Looking back over the 8-day visit to Ecuador, Bolivia and Paraguay, journalists asked the Pope to summarize his “message” to the Latin American Church. He did so by recalling the thing that struck him most in all three countries: the children. “I’ve never seen so many kids,” he said. “This is a Church of life … I wanted to encourage this young Church…which I believe can teach us a lot.”

Another question regarded Pope Francis’ support for popular movements, as opposed to the business world. He replied saying that his message is the same to both: a message that comes straight out of the Church’s social doctrine and which he simply applies to specific situation. “It’s catechism,” he said.
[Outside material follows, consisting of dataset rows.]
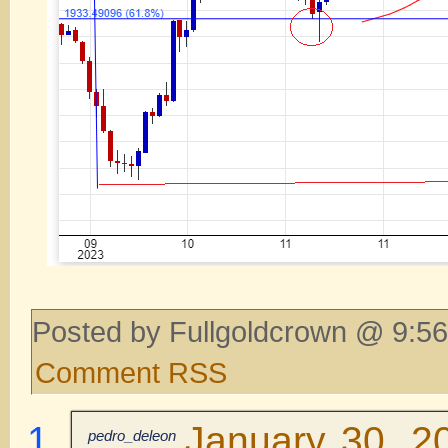
Posted by Fullgoldcrown @ 9:56
Comment RSS
January 30, 2
pedro_deleon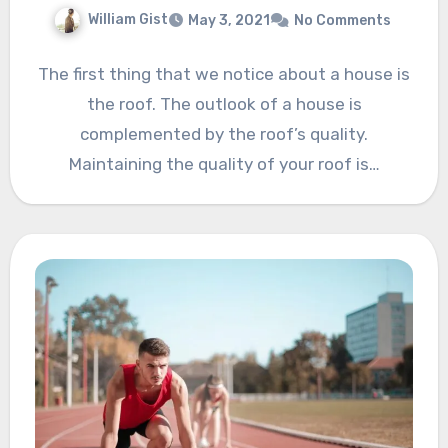
William Gist
May 3, 2021
No Comments
The first thing that we notice about a house is
the roof. The outlook of a house is
complemented by the roof’s quality.
Maintaining the quality of your roof is…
Looking ahead to the visit to the United States and Cuba this September, Pope Francis was asked how he is dealing with a perception by some in the U.S. that he is critical of American economic systems. “Every criticism must be received, studied and then talked through,” he replied. “If I don’t dialogue with those who criticize then I have no right to express an opinion.” He admitted that, in preparation for the visit, he now needs to begin studying these criticisms in order to prepare to dialogue.

The Pope also gave new details about the process that led to the Vatican mediation between the U.S. and Cuba, concluding that it was the result of “the goodwill of the two countries and the merit is theirs.”

Finally, while recognizing Pope Francis as a champion of the poor, one journalist asked him why he doesn’t also defend the middle class. The Pope thanked him for the observation, acknowledging that “polarization” is causing the middle class to shrink. He also promised “dig deeper into the Church’s teaching” in this regard.